In 1984, with the creation of the Northern Yukon (now Ivvavik) National Park, Canada permanently protected as wilderness a large portion of the herd's habitat, including an area of the Yukon coastal plain where the caribou occasionally calve. The creation of Vuntut National Park south of Ivvavik put additional areas of the caribou's habitat off-limits to development. Most of the rest of the herd's Canadian range is located in areas that have either been withdrawn from development or are subject to Aboriginal land claim agreements that place stringent restrictions on development.
Much of the herd's Alaskan habitat lies within the Arctic National Wildlife Refuge, created in 1960 and expanded twenty years later under the Alaska National Interest Conservation Lands Act. Although development is prohibited in most of the refuge, the calving grounds lie in an area east of Prudhoe Bay that Congress set aside for possible oil and gas development under Section 1002 of the act. The act instructs the Secretary of the Interior to consult with Canada in evaluating the impact of development,"particularly with respect to the Porcupine Caribou Herd."
The 1.5-million-acre coastal area known as the 1002 lands is home to a rich variety of other wildlife--wolves, wolverines, polar bear, barren-ground grizzlies, muskox and Dall sheep. About 140 species of birds, including bald eagles, tundra swans and snow geese, use the area as a staging ground for migration. Many of these species migrate between Canada and the United States.
Canada is most concerned about the effects of development on the Porcupine caribou, whose life cycle makes it particularly susceptible to disturbance.
In the spring the cows begin their migration from the herd's winter range (located mostly in Canada) to the calving grounds on the coastal plain. Although some calving takes place in the Yukon's Ivvavik National Park, most of the calves are born in Alaska on a narrow band of tundra that lies between the Brooks Mountain Range and the Beaufort Sea--the 1002 lands.
After calving is complete, the rest of the herd joins the cows to form an enormous aggregation along the coast where the caribou graze and gather strength for the fall migration. The density of the herd (up to 50,000 per square mile) provides protection from predators.
A scientific advisory panel to the International Porcupine Caribou Board set up under the Canada-U.S. agreement reported in 1993 that the calving and immediate post-calving period is the most important phase of the caribou life cycle and the time when the animals are most sensitive to human disturbance.
Because the herd's principal calving and post-calving grounds lie within the area proposed for development, this most critical phase of the caribou's life cycle could be severely disrupted. The 1002 lands contain the richest grazing land and the most protection from predators and insects. If the herd were displaced to poorer and less protected feeding grounds, the survival of the cows and newborn calves during migration could be threatened. Canada is also concerned that the pipelines, roads and other infrastructure associated with development could alter the herd's migration routes into Canada.

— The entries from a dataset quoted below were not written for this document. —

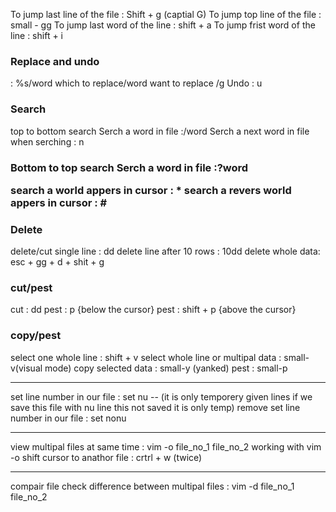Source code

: To jump last line of the file : Shift + g (captial G)
To jump top line of the file : small - gg
To jump last word of the line : shift + a
To jump frist word of the line : shift + i
<h3>Replace and undo</h3>
: %s/word which to replace/word want to replace /g
Undo : u

<h3>Search</h3>
top to bottom search
Serch a word in file :/word
Serch a next word in file when serching : n

<h3>Bottom to top search
Serch a word in file :?word

search a world appers in cursor : *
search a revers world appers in cursor : #


<h3>Delete</h3>
delete/cut single line : dd
delete line after 10 rows : 10dd
delete whole data: esc + gg + d + shit + g

<h3>cut/pest</h3>
cut : dd
pest : p {below the cursor}
pest : shift + p {above the cursor}

<h3>copy/pest</h3>
select one whole line : shift + v
select whole line or multipal  data : small-v(visual mode)
copy selected data : small-y (yanked)
pest : small-p

**************************************************************************************************************
set line number in our file : set nu --
(it is only temporery given lines if we save this file with nu line this not saved it is only temp)
remove set line number in our file : set nonu
****************************************************************************************************************
view multipal files at same time : vim -o file_no_1 file_no_2
working with vim -o  shift cursor to  anathor file : crtrl + w (twice)
***************************************************************************************************************
compair file 
check difference between multipal files : vim -d file_no_1 file_no_2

Any decline in the herd would significantly alter the lifestyles of Aboriginal people who have depended on the Porcupine caribou for thousands of years. The herd is the primary source of food and an essential element of social structure for the 7,000 members of the Gwitch'in Nation in Canada and Alaska. Unlike Aboriginal groups who live on the Alaskan coastal plain, the inland Gwitch'in would have few alternative sources of food if the caribou herd were diminished or its migration routes altered.
Because of the potential consequences for Canadian wildlife and Aboriginal people of developing the Arctic National Wildlife Refuge coastal plain, Canada has repeatedly urged the U.S. government to permanently protect the area by designating it as wilderness, as Canada has done for the area in Yukon Territory where the herd occasionally calves.